Operation Flinders Foundation

19 Oct 2011 archivespeech

This speech is to express the Hon. J.M.A. LENSINK's support for the Operation Flinders Foundation.

The Hon. J.M.A. LENSINK (21:38): I rise to make some remarks in support of this motion and, given the hour, I promise to be brief. I congratulate the mover of this motion and, indeed, Operation Flinders and all the people who are associated with it—the board, John Shepherd (their CEO), all the staff and volunteers of which there are many who have worked so assiduously over many years to ensure that the program survived.

There have been funding issues. There have been issues with the property that they have had access to in order to run the program where one has been available and then circumstances have changed so they have had to search for a new property. They have had their trials from time to time in terms of being able to provide the service, but I think their commitment to it and to the youth of South Australia is to be commended.

The service, as we have heard from a previous speaker, is provided to at-risk young people, and quite a number have gone through the program, including some who have graduated on to become staff and broken that chain of being at risk.
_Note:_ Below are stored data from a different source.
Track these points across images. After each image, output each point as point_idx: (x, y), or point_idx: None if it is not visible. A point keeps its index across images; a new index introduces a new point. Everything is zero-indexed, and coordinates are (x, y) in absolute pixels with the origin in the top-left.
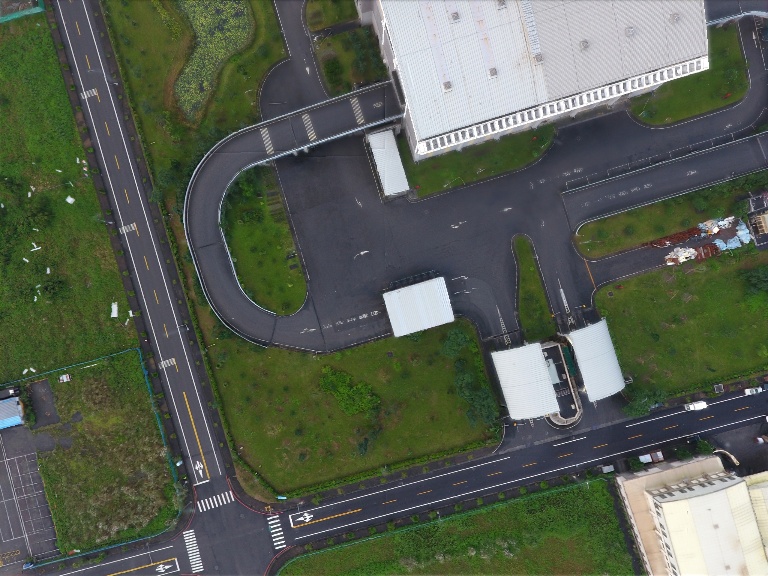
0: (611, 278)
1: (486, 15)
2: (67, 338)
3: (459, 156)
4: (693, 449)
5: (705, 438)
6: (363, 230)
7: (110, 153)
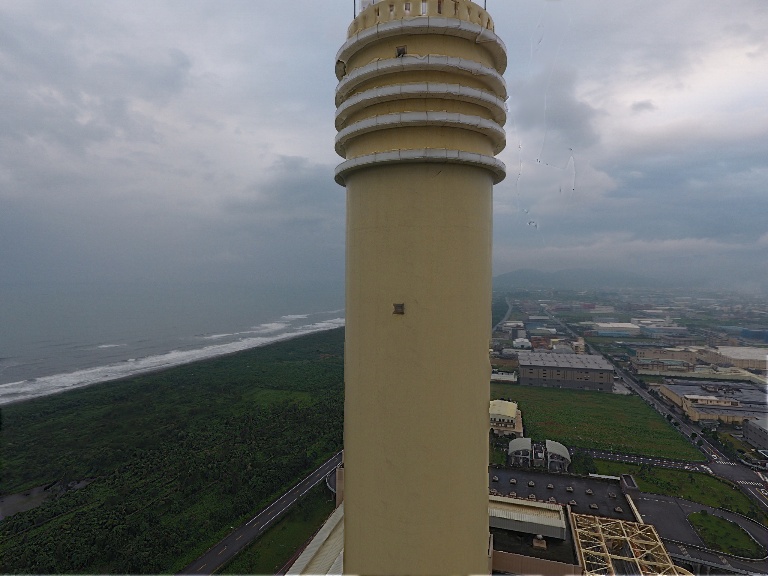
0: None
1: None
2: None
3: None
4: None
5: None
6: None
7: None
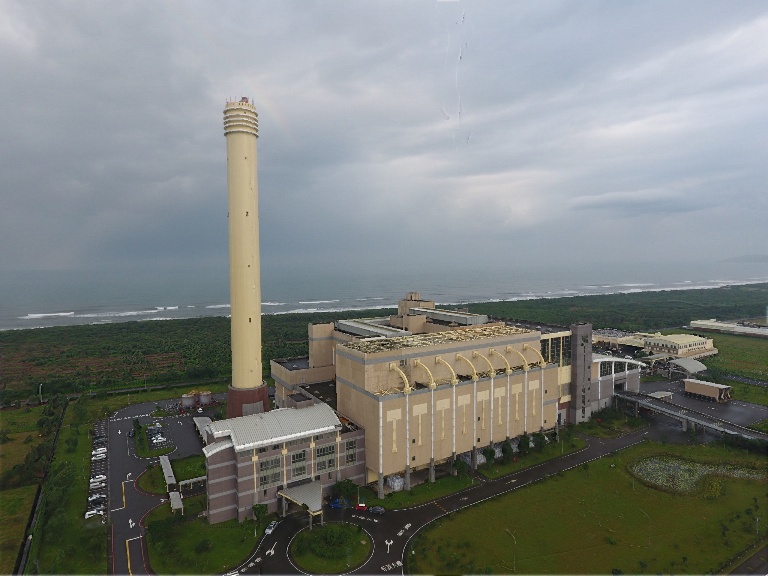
0: None
1: None
2: None
3: None
4: None
5: None
6: None
7: None
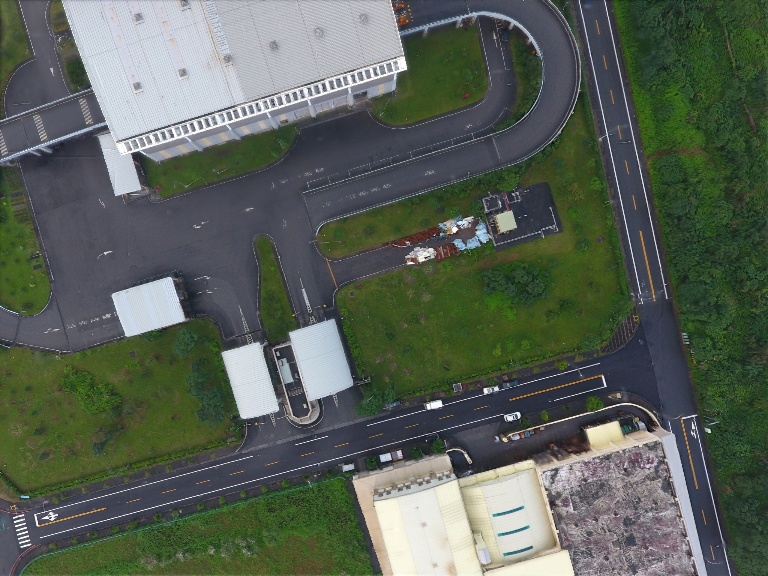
0: (353, 278)
1: (170, 16)
2: None
3: (201, 156)
4: (430, 448)
5: (445, 437)
6: (106, 230)
7: None
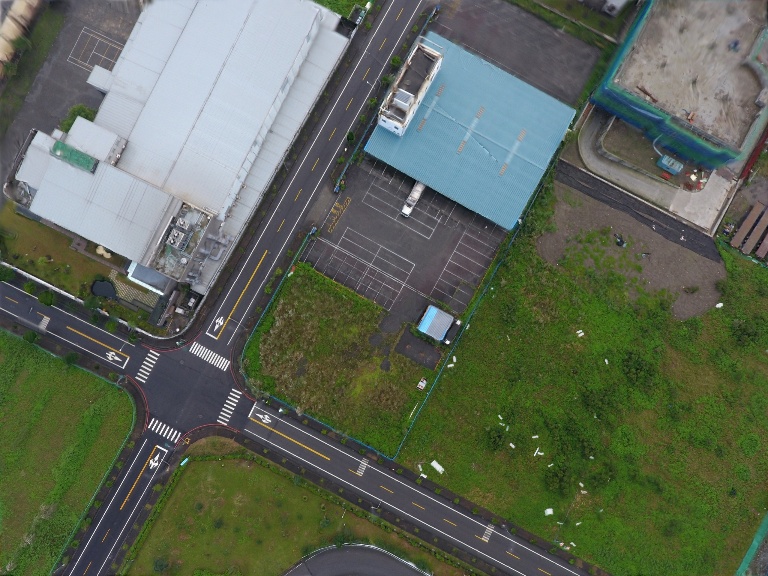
0: None
1: None
2: (450, 414)
3: None
4: None
5: None
6: None
7: (557, 573)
Operation Flinders has been a little bit misunderstood at times: some people at one stage were viewing it as some sort of boot camp of tough love, whereas in fact the activities are very specifically designed to build self-esteem and team work and for those young people who participate to reach the end of the program, having achieved things that they had not thought possible, and engaged in outdoor activities that they may never have engaged in before. There is also an Indigenous focus for some of the Indigenous participants to reconnect with their culture.

It is several years since I attended. My roommate at the time was the Hon. Kate Reynolds, who is no longer a member of this chamber and, yes, it was cold at the time of year that we attended.

The Hon. J.S.L. Dawkins: My wife and I were there as well.

The Hon. J.M.A. LENSINK: Indeed, the honourable mover and his lovely wife were there as well, and I think that they had had a lot of washouts and that there had been a considerable amount of rain, so it is not for the fainthearted.

I was certainly impressed with the volunteers who attended: they came from all parts of the state. There was a chap who was an ambulance officer from the Riverland, and there were members of the armed services and doctors and they would muck in and do whatever needed to be done, whether it was fixing telecommunications equipment, building or mending things or fixing flat tyres, and a number of them would return year after year because it is obviously something they believe in very strongly. They actually had a really good time mucking about in the bush as well.
With those brief remarks, I hope that Operation Flinders continues to have a very strong future and continues for future generations of young people. I commend the motion to the house.